I STRUGGLED FINANCIALLY
Being a solo parent to a child who has his own needs (and of course wants) was hard. Difficult was an understatement. Other families with one child, earn double to be able to support the needs of the family. Talk about vaccinations, milk, diaper, clothes, food, then later on educational expenses added to the list. I had to support him by myself. Back then, after being a stay-at-home-mom for two years since I got pregnant, my bounce-back job wasn't a dream job. I started as a junior officer, it was a level or two higher than a staff position. Of course, it didn't pay enough to say that we lived comfortably. It was heartbreaking when I had to decline some unbudgeted requests from my son. But we survived. God indeed PROVIDES! Seriously, it's a mystery how with the measly salary I was earning back then, I was able to support him with all his needs, send him to school and even have extra for leisure activities. It was a miracle for me. I learned to pray more and depend on God more. He answered all my prayers. He never failed us and He never will.
Everybody deserves a second chance. YES us too SINGLE MOTHERS. We deserve a second, even a third (and a lot more) chance at LIFE and at LOVE. We have a very loving God. We have a very forgiving God. We have a generous God who provides what we need in order for us to be able to take care of HIS wonderful creation and gift to us mothers, our child/children. HE will not abandon us. God looks after mothers who unconditionally love her child and do everything she can to survive.
If you worry that no one would love you and your child anymore, STOP. Because that is not true. While God is molding you as a more responsible mother and the best person that you could be, He is also molding another person who would accept you and your child with all his heart. You don't have to rush. You don't have to look. God will bring him to you. Believe that will happen because it happened to me. Just have faith and pray for it. God will give you what you ask for and say YES to persons and situations that are best for you and your child. He is faithful to you.
You see, people should have more respect for Single Mothers. Most would frown upon us for the choices we make and the way we decide our lives to run. Some people don't know the pain, the sacrifices, the heartbreaks, the stressful and depressing moments, and the buckets of tears we cry when we think of the future of our child/children.

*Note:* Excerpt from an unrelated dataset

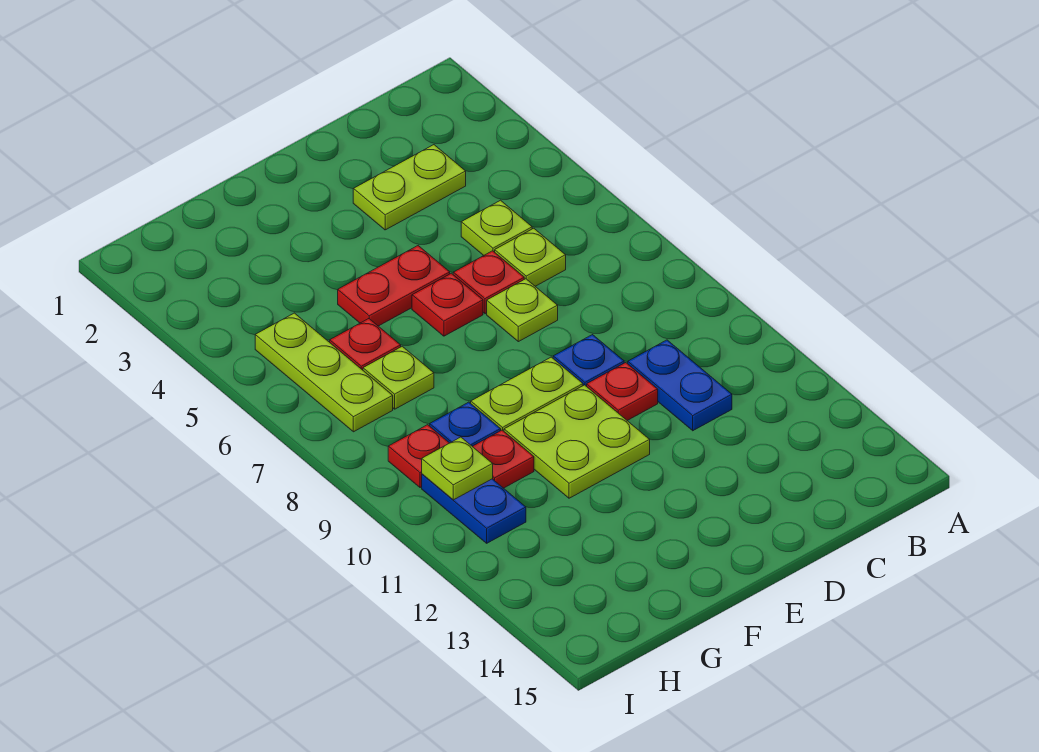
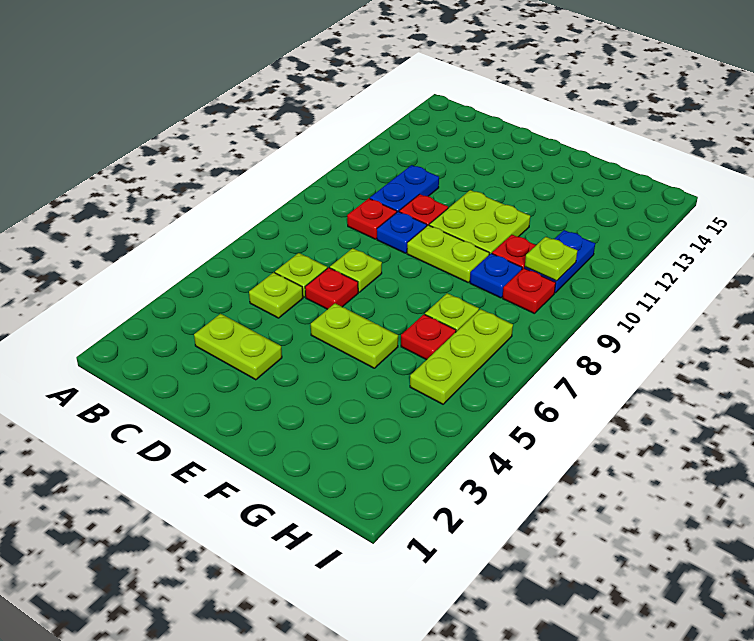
red plate E5:F5 level 1 -> lime plate E5:F5 level 1
red plate E6 level 1 -> red plate C9 level 1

To people who don't know what we go through, instead of judging and discouraging the single mothers, please do pray for us, inspire us, encourage us, and lift us up. Instead of talking about us behind our backs, ask us how we are. We are imperfect, and so are you and everybody else. We made this choice not because we want to be more independent or we don't want to commit or we want to party more or because we're selfish. We made some life choices most probably because it's for the better.
Dear single mothers reading this, feel my warm hug while I tell you that you will be better. Your child will have a good future. God will provide. You will SURVIVE. Because I did. It was not an easy road, but with prayers and a strong faith in finding and believing in God's promise, I SURVIVED.